This document puts forward best practices for discussing past and future stock buybacks on Seeking Alpha. Buybacks are a way of returning capital to shareholders and therefore constitute a major aspect of investment analysis. Below, we discuss the important information that authors should share when discussing buybacks and ways in which this information should be interpreted.
Since 1982, corporations have been able to repurchase their own stock without a formal tender, provided that repurchases do not make up more than 25% of dollar-based trading volume on any given day, with some exceptions for large block transactions (see Rule 10b-18). Before the 1982 "safe harbor," stock repurchases were considered a market manipulation under the Securities and Exchange Act of 1934.
Share repurchases before the change in regulation were conducted through tender offers. One such tender offer from Berkshire Hathaway (NYSE:BRK.A) (NYSE:BRK.B) in 1964 frustrated a young Warren Buffett so much that he purchased a controlling interest in the firm (see The Snowball, p. 272-273). Other well-known examples include the tender offers by Henry Singleton of Teledyne between 1972 and 1984 (for more, see this discussion).
Discussing past buybacks revolves largely around providing historical information and passing judgement on the investment activity. For past buybacks, we suggest authors consider the following points:
Suggestions for analyzing past share repurchases
Discuss the average share price of past share repurchases. Simply stating the size of a past buyback or merely saying one happened does not give the reader enough information for them to judge the quality of the buyback.
Indicate whether you believe the share repurchases were prudent, as this may reflect on the success or failure of future repurchase programs.
Discuss the size of the repurchases relative to the shares outstanding of the firm at that time. In addition to discussing the prices at which past buybacks took place, this gives readers a sense of their magnitude.
More important for our readers is the forward-looking analysis of an ongoing or upcoming buyback programs. We suggest that authors apply the following points of presentation and interpretation:
Suggestions for analyzing future/current share repurchase programs
Stock repurchases do not mean that the stock is undervalued. Undervaluation is determined by an independent evaluation of the security separate from the buyback.
It is worthwhile to note the size of the buyback authorization and your best guess of whether management will follow through with the buyback program.

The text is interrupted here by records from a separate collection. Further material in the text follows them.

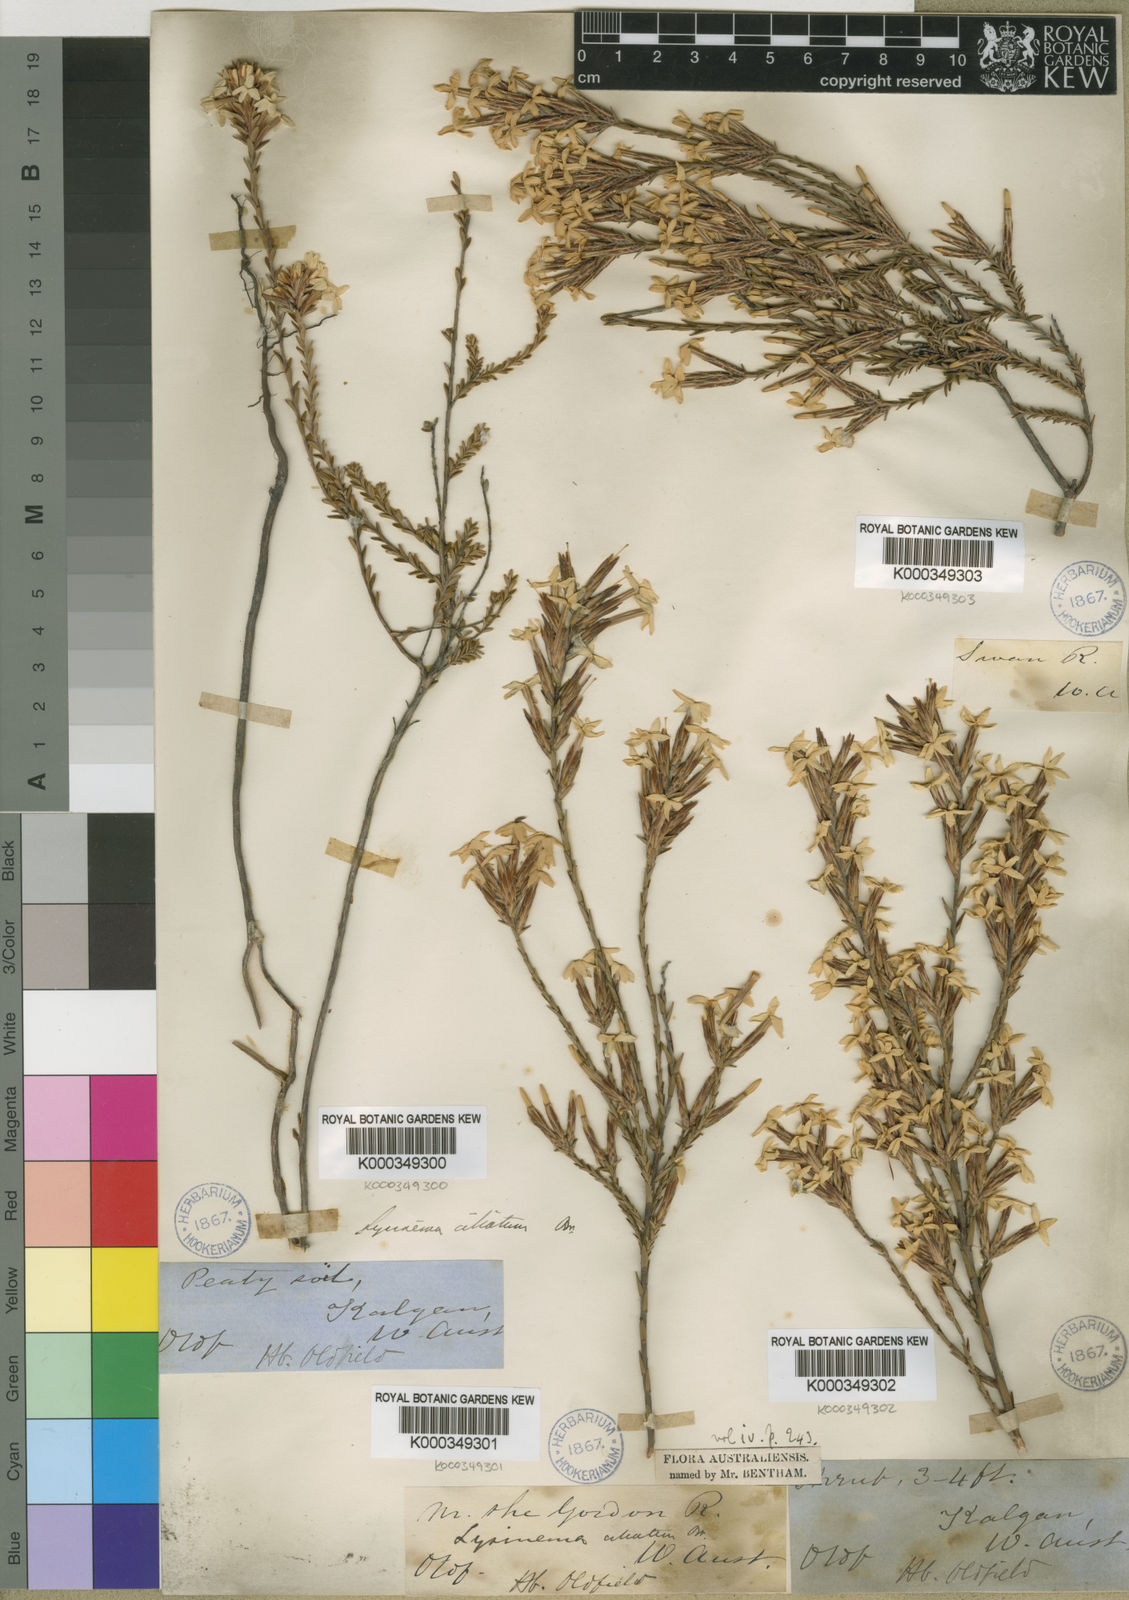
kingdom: Plantae
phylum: Tracheophyta
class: Magnoliopsida
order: Ericales
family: Ericaceae
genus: Lysinema
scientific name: Lysinema ciliatum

If there is an authorization of X dollars, it is useful to state that Y% of the company can be repurchased "under the authorization if the shares persist at the level of $Z per share." In these cases, it is conservative to assume that the repurchases will take place at some hypothetical market price which is slightly higher than prevailing prices. This builds in a margin for error in the estimate.
Share repurchases are a use of capital and they lower the cash and securities that a firm holds. Buybacks will change the composition of the balance sheet via a decrease in cash and book value. If funded with debt, repurchases both decrease book value and increase liabilities - this can affect the debt to equity ratio to the point of distorting its meaning. In some cases, these effects are material to a forward-looking analysis and should be taken into account.
How do buybacks create value?
For repurchases to create value, they should be viewed by management as another type of investment spending, namely, the buyback should be judged on its potential to increase the value of the firm's earnings on a per share basis relative to other uses of capital.
Since what is being invested in is the firm's own common stock, the language of common stock investment should be employed, namely, that share repurchases should be done at levels equal to or below intrinsic value to create the most value for continuing shareholders. If repurchases cannot be done at these levels, it may be better for the corporation to pay a special dividend and let the shareholder's figure out what to do with the capital.
According to theories of modern finance, repurchases cannot increase the total enterprise value of a company, i.e., the total value of the equity interest and the debt interest, net of excess cash. Equity investors, of course, only care about the equity value. Therefore, repurchases funded with debt can redistribute value to the equity holders provided the debt and interest charges do not impair the value of the equity.
If one assumes a buyback is funded out of earnings or cash on hand but done at prices above intrinsic value, it may still create value for shareholders since it will ultimately lower the number of shares outstanding, benefiting continuing shareholders. If share repurchases are funded through debt and done at prices above intrinsic value, these repurchases are less likely to create value for the remaining shareholders.
An ideal buyback, given all the above, is one which is done with cash on hand at prices below the firm's intrinsic value.
Where can I find details on corporate repurchases?
Search "share repurchases" in a corporation's 10-K. Details are usually furnished in sections which discuss the equity portion of the balance sheet or are provided in a separate section in the notes. For example, Apple (NASDAQ:AAPL) discusses their share repurchase program in their 10-K under the headings "Share Repurchase Program" and "Capital Return Program."
What are treasury shares?
Treasury shares are a legal and accounting name for shares which were issued by the company at one point and which were bought back by the company but have not been retired. These can be retired or cancelled by the company or they can be reissued. For all intents and purposes, the accounting treatment for treasury shares under US law is arbitrary and therefore, irrelevant for most analysis. Other countries may treat treasury shares and stock repurchases differently than the US.